By observing that the expression of SCF mRNA in human luteinized GCs was effected by 20 ng/ml rhAMH, We hypothesized that AMH inhibit primordial follicle collection by down–regulating the expression of SCF. We found that the GCs growth rate was very slow and adherent cells appeared within 24 h of culture. Cell division peaked within 2–5 days of culture, and the cells began to degenerate after 7 days of culture [10]. Therefore, we chose to detect SCF mRNA and protein in GCs on day 4 of culture in the presence of 20 ng/ml rhAMH, and found that AMH can inhibit the expression of SCF mRNA and protein.

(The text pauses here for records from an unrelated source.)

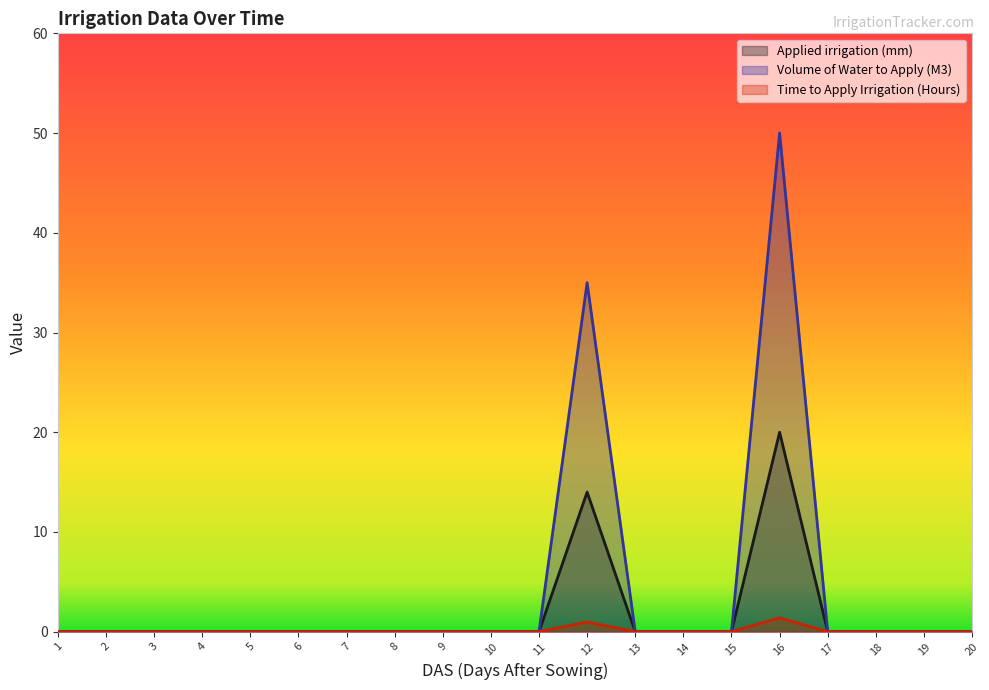

What is the value of the Applied irrigation (mm) point at the 12th from the left?

14.0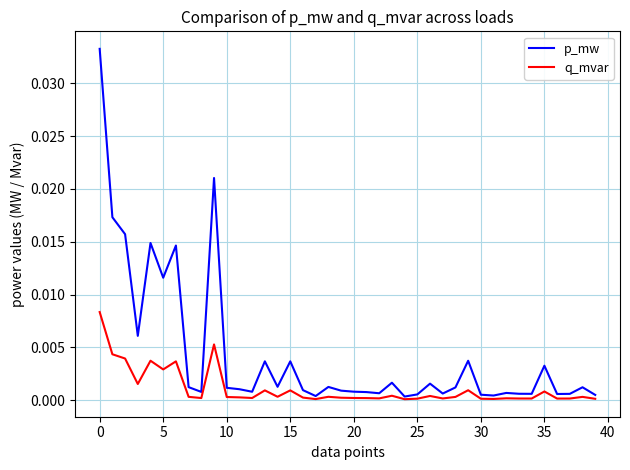

How many lines are shown in the chart?

2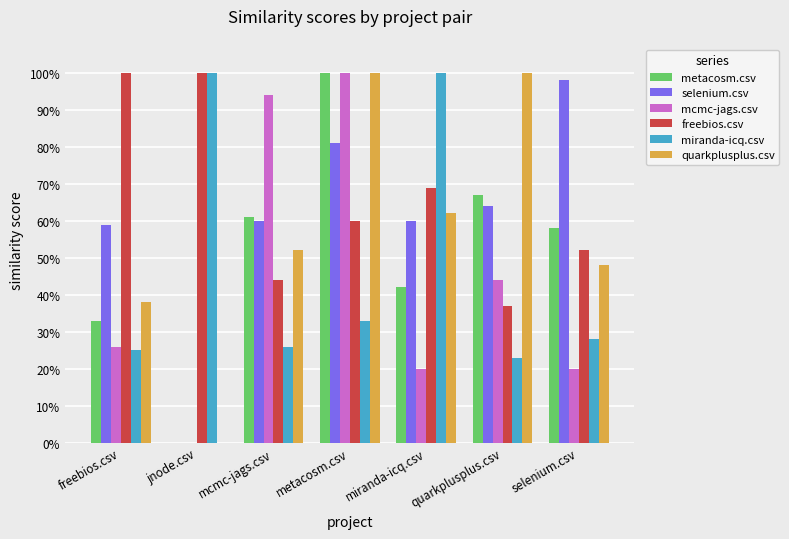

Where is freebios.csv nearest to the value 0?

quarkplusplus.csv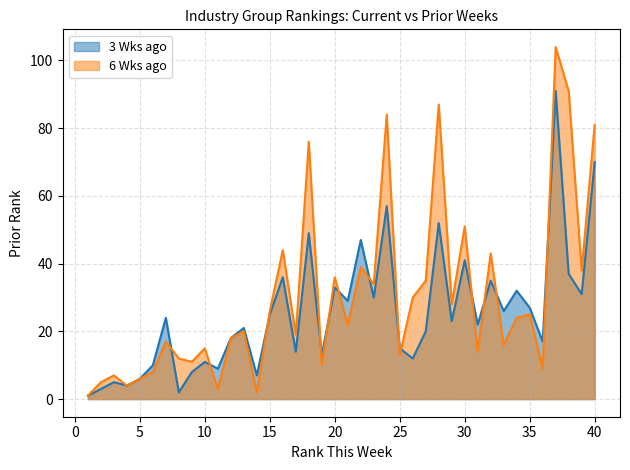

What are all the series names shown in the legend?

3 Wks ago, 6 Wks ago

We speculated that AMH might reduce the transcription of SCF by inhibiting cAMP. It was found that AMH could inhibit the secretion of estrogen in GCs, which was promoted by FSH when AMH and FSH were used to co-intervene the culture of human GCs in vitro [10]. FSH promoted the transcription of estrogen synthase though the cAMP pathway after it bound to membrane receptors on GCs. However AMH inhibited phosphorylation of CREB in the cAMP pathway through autocrine and paracrine mechanisms, and reduced the transcription of estrogen synthase [11]. In addition, it has been reported that cAMP pathway could enhance the transcription of SCF [12]. Silva et al. [13] reported that there was a binding site for the cAMP response element CRE in the SCF promoter. Based upon these findings, we hypothesized that AMH inhibited the phosphorylation of CREB in the cAMP pathway, thus prohibited CREB entry into nucleus, binding to the SCF promoter, and decreased SCF transcription, thereby weakened the ovular growth-promoted action of SCF and ultimately inhibited the collection of follicles.

GCs is the main element of somatic cell in follicles and can maintain a favorable microenvironment for mature oocytes [14]. Our findings on interaction among the cytokines secreted by GCs will help to clarify the mechanism of follicle growth and oocyte maturity.